L’élu se pourvoit en cassation reprochant notamment aux juges du fond d’avoir retenu dans les liens de la prévention des faits correspondants à des périodes où la plaignante était en arrêt maladie et n’était donc pas en situation de travail. S’il reconnaît par ailleurs avoir mauvais caractère, il reproche aux juges d’appel d’avoir déduit l’existence du harcèlement de ce seul trait caractériel sur la foi des témoignages d’élus, de collègues ou de supérieurs hiérarchiques.

La Cour de cassation n’y trouve rien là de choquant et confirme la condamnation du maire :

"la cour d’appel a, sans insuffisance ni contradiction, caractérisé en tous ses éléments, tant matériels qu’intentionnel, le délit dont elle a déclaré le prévenu coupable, et a ainsi justifié l’allocation, au profit de la partie civile, de l’indemnité propre à réparer le préjudice en découlant".

Il sera relevé au passage que l’élu a été également condamné au civil à indemniser la victime sur ses deniers personnels dès lors que les faits qui lui sont reprochés sont jugés constitutifs d’une faute personnelle.


Pas de peine d’affichage de la décision applicable en l’espèce

En revanche la Cour de cassation censure les juges du fond d’avoir prononcé la peine d’affichage de la décision.

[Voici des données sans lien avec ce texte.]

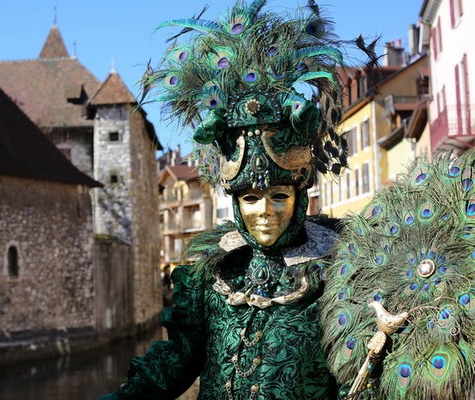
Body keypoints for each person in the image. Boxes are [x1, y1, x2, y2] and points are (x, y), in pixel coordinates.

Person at [100, 0, 369, 398]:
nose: (264, 212)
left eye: (278, 195)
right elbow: (181, 356)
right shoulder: (215, 271)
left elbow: (358, 377)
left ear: (300, 193)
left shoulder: (337, 272)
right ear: (234, 201)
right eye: (250, 198)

En effet au moment des faits cette peine n’existait pas : elle n’a été étendue au délit de harcèlement moral que par une loi de 2010. Or les principes de légalité de délits et des peines et de non rétroactivité des lois pénales plus sévères s’opposent à ce qu’une peine puisse s’appliquer à des faits commis avant son entrée en vigueur :

"en prononçant des peines complémentaires non prévues dans le code pénal à la date des faits, antérieure à l’entrée en vigueur des dispositions de l’article 222-50-1 issu de la loi du 9 juillet 2010, qui les a étendues à la répression du délit prévu par l’article 222-33-2 du même code, la cour d’appel a méconnu les texte et principe ci-dessus rappelés".

La Cour de cassation annule donc l’arrêt de la Cour d’appel de Riom mais uniquement quant au prononcé de cette peine par voie de retranchement. Les peines de huit mois d’emprisonnement avec sursis et de 3 000 euros d’amende sont donc en revanche confirmées.

Cour de cassation, chambre criminelle, 22 novembre 2011, N° 11-80935

[1Photo : © Alexander Kalina

[2Dont celle à la mairie.

[3Retards dans l’exécution de son travail, négligences, incompétence, lenteur.

[4Tribunal correctionnel Aurillac 17 décembre 2009 ; Cour d’appel de Riom 5 janvier 2011.